Text shown section start

This article first appeared in Malta Today
Cori “Coco” Gauff, the 15-year-old American tennis sensation who stunned the crowds when she beat her idol Venus Williams and reached the fourth round at Wimbledon, caught everyone’s attention not only because of her amazing tennis skills but also because of her mental strength. This ability to perform so well under the pressure at one of the world’s toughest sporting events at such a young age, did not come around by accident.
One of the things which her parents have worked on with her is to “normalise” big moments, in order to get used to playing under pressure. According to an article carried in the Sports Psychology for Tennis website, just before her big match against Venus Williams, Candi Gauff (Cori’s mother) told Cori:
“Don’t make things bigger than they are, pretend you’re at your home park having a match with your hitting partner.” Past experiences like these helped Gauff learn how to control her emotions and not put too much pressure on herself. Before the match Gauff reminded herself to stay calm despite the “big stage” she would be playing on and her impressive opponent.
Gauff: “I definitely had to tell myself to stay calm. I have never played on a court so big, but I had to remind myself that the lines on the court are the same size, everything around it might be bigger, but the lines are the same and after every point I was just telling myself to stay calm.”
Those who watched Gauff on court and during interviews were also impressed by her poise and maturity, something also instilled in her by her parents. One commentator pointed out that her father used to urge her to address their Church congregation from the time she was six years old. Growing up she was exposed to a wide range of sports and activities by her parents who were both athletes themselves. Because she has been travelling for tennis tournaments from a young age, she takes virtual classes, and has also been home-schooled by her mother who is a teacher.
Of course, not everyone can achieve this kind of psychological and emotional maturity – some do not even achieve it at adulthood, let alone at the age of 15. But I have quoted this example because it illustrates what is often missing from our educational system when it comes to achieving a rounded formation of children and adolescents. It is a type of holistic approach towards building one’s character and personality which cannot be taught from books, or through traditional, formal academics.

Text shown section end
Extracted entries section start

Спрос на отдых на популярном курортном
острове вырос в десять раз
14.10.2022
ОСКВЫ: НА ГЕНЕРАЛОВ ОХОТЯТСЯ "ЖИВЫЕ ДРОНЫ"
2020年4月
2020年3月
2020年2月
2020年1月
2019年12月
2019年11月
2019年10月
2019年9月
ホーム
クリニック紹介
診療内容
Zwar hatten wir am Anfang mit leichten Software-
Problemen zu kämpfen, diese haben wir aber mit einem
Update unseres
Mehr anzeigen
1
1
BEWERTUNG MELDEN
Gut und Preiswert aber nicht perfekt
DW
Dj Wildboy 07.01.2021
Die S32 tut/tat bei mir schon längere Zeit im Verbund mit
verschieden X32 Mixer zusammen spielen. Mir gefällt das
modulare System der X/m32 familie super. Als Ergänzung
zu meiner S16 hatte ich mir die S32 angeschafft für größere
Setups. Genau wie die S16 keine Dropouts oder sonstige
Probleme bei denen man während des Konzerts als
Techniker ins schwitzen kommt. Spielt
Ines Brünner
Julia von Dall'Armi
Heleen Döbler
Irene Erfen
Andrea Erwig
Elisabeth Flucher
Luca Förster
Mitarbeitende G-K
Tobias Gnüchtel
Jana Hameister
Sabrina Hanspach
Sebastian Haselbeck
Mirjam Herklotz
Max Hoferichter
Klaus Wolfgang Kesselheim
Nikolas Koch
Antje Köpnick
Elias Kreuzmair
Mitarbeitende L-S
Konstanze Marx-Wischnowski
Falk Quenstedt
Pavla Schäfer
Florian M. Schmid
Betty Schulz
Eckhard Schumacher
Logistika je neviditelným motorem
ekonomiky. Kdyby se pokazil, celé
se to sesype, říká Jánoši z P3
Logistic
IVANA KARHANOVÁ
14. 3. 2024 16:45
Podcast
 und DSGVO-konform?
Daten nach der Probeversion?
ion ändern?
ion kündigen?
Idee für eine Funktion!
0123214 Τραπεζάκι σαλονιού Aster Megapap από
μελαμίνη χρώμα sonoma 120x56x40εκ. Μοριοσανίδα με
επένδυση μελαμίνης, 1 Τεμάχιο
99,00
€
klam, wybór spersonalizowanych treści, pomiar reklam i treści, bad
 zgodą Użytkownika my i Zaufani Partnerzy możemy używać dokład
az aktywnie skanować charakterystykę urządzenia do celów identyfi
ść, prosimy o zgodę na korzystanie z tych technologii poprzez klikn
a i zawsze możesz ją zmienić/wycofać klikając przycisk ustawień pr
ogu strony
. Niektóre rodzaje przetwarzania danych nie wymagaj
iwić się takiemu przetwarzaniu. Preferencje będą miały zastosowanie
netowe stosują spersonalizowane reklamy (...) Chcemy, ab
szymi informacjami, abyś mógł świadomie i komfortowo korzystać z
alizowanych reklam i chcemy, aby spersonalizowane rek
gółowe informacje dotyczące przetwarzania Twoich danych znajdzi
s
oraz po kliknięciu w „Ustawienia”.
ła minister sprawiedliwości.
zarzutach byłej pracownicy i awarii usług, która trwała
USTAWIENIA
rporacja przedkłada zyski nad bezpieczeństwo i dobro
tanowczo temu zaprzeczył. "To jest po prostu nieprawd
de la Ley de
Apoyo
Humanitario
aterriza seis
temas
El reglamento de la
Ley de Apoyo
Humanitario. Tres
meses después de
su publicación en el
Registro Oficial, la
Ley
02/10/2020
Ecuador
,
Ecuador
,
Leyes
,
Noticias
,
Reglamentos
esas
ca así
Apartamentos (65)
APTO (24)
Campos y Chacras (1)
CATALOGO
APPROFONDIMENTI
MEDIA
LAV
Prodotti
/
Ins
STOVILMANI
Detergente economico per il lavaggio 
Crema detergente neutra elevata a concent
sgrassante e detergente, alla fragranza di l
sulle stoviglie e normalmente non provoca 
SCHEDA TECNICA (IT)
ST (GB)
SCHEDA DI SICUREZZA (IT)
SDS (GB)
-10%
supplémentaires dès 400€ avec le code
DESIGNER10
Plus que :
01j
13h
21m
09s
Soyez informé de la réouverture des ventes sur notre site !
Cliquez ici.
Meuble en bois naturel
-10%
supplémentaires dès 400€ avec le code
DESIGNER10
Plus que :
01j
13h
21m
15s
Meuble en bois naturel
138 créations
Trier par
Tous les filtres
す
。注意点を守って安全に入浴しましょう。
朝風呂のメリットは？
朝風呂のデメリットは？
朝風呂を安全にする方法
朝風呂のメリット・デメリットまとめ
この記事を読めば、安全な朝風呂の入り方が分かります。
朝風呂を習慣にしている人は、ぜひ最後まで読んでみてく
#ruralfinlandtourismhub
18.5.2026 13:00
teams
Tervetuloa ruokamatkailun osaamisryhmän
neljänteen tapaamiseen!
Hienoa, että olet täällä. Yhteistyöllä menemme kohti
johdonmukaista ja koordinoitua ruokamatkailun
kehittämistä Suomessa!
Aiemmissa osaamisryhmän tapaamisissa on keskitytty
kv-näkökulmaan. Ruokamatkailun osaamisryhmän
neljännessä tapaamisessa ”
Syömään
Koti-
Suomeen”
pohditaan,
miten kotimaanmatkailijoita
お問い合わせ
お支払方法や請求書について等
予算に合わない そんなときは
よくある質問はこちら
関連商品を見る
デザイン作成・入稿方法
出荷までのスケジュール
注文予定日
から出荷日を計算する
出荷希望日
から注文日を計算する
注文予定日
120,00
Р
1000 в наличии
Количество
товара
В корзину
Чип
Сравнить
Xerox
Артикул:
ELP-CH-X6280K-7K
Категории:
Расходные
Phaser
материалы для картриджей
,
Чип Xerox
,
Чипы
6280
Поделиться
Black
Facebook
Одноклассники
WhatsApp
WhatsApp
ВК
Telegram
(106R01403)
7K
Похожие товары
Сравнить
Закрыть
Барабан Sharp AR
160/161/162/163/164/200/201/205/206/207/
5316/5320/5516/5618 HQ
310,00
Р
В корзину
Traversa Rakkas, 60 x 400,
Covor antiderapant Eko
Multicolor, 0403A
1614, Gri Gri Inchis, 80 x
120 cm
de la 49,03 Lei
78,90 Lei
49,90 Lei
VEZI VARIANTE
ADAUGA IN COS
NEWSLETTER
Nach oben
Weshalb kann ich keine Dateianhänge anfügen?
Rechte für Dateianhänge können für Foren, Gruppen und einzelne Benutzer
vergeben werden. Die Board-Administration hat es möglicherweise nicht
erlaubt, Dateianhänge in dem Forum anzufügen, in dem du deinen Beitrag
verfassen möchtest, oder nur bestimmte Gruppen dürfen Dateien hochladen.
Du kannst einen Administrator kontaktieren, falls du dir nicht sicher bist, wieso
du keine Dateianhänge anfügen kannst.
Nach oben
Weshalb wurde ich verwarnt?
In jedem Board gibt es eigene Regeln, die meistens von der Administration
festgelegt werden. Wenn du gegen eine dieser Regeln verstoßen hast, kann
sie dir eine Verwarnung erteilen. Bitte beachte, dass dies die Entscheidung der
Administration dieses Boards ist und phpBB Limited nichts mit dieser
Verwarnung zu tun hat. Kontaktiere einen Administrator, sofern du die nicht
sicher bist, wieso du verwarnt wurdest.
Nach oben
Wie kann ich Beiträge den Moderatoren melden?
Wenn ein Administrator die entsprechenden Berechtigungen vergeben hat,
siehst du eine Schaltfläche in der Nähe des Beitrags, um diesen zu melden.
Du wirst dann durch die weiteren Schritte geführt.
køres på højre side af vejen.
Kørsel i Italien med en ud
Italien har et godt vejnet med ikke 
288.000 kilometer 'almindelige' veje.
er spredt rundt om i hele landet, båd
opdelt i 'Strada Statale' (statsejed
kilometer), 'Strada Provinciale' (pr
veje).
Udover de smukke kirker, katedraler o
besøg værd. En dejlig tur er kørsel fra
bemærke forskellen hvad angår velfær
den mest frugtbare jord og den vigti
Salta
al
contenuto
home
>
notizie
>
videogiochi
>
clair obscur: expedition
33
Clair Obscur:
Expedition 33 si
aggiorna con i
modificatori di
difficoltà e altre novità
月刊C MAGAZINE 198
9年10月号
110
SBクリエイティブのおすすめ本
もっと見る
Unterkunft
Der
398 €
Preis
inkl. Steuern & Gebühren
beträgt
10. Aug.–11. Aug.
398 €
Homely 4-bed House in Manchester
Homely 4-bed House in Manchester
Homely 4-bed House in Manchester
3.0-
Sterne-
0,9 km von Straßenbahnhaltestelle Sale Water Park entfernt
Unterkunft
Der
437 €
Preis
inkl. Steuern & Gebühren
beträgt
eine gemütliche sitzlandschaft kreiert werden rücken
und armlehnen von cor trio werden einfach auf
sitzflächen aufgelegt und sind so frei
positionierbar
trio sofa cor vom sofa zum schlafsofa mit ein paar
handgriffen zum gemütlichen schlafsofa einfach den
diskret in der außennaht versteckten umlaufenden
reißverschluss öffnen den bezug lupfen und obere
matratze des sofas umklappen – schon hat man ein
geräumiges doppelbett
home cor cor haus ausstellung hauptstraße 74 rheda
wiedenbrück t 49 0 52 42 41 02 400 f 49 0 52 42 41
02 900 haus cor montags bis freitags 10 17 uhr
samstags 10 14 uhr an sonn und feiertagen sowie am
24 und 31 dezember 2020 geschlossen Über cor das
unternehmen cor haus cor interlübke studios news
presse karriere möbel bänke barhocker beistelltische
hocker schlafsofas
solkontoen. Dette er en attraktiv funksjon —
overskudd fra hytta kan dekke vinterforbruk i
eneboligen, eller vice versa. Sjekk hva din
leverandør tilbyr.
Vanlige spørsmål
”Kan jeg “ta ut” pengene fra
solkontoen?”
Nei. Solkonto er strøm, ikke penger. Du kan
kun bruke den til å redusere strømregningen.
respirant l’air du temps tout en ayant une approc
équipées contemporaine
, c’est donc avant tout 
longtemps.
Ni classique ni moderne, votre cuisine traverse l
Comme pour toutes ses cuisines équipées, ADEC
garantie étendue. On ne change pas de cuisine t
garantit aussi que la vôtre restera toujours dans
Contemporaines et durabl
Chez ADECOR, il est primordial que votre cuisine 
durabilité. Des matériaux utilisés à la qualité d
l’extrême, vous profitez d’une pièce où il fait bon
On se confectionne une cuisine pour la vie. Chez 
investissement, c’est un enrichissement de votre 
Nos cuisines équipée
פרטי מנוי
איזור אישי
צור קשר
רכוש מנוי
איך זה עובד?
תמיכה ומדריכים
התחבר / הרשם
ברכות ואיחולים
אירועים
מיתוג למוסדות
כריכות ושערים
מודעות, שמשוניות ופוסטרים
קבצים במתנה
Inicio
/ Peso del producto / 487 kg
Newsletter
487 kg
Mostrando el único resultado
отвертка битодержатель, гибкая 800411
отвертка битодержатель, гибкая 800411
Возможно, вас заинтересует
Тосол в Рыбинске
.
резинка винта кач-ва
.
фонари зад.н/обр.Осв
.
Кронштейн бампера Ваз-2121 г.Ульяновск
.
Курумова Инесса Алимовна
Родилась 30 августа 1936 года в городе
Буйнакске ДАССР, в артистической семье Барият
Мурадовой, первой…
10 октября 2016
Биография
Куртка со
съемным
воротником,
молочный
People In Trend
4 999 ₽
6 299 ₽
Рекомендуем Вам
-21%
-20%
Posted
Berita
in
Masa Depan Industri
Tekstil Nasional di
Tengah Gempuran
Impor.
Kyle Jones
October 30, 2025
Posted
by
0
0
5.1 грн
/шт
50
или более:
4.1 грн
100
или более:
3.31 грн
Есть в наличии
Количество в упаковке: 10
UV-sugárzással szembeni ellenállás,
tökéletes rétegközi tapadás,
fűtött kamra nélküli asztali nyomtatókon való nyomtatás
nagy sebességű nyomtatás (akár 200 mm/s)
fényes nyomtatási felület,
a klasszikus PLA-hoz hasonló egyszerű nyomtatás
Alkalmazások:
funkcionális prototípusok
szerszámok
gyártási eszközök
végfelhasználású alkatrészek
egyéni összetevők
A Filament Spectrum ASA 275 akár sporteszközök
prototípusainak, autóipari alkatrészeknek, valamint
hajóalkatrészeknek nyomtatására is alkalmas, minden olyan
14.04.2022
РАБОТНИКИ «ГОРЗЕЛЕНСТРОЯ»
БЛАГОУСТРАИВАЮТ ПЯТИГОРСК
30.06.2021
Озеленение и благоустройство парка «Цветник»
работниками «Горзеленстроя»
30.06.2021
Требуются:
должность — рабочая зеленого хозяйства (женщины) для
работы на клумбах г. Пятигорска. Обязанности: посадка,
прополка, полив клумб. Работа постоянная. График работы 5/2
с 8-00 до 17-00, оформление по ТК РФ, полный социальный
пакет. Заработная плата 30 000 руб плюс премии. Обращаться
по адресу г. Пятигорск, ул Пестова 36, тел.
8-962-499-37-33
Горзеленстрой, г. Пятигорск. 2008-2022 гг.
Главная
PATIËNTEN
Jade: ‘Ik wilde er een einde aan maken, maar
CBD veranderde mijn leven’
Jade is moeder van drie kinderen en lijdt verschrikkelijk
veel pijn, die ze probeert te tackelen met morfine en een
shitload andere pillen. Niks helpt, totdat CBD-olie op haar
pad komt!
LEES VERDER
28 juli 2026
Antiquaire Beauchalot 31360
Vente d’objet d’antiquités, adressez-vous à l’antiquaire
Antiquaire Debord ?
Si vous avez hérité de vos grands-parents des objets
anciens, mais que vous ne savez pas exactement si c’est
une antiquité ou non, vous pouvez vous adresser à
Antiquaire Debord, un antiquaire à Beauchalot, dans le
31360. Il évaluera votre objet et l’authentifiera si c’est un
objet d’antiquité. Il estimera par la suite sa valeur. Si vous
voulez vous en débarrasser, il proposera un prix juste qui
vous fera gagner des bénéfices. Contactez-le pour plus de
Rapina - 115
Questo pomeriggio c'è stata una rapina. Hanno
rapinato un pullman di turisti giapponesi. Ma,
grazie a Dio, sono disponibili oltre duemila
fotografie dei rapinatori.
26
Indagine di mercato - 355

Extracted entries section end

- **Directions**:
a) According to the article on Coco Gauff, from what age did her father urge her to address their Church congregation?
b) Carry the article on Coco Gauff forward from its final sentence.

- **Answers to this exercise**:
a) From the time she was six years old.

b)
I often observe children as young as 3, 4 and 5 and am mesmerised by their creativity, imagination, inquisitiveness and eagerness to explore the world around them and to discover new ideas. They are constantly asking “why?” which while it can admittedly become a very tedious question for exhausted parents, is actually a wonderful thing because it means that they have an innate wonder at life. Even the introduction to a new word can capture their attention and it is charming to witness their delight as they test it out on their tongue, trying it out for themselves, and giggling if it makes a particularly funny sound in their ears.
So what happens from the time they start formal schooling until they emerge at the other end at Form 5, and in some cases, post-secondary education? What has occurred which has squashed their personality and stifled any of their attempts to keep asking “why”? More pertinently, what are we actually hoping to achieve by forcing students at Sixth Form (aged between 16 – 18) to learn another foreign language at this point in their studies?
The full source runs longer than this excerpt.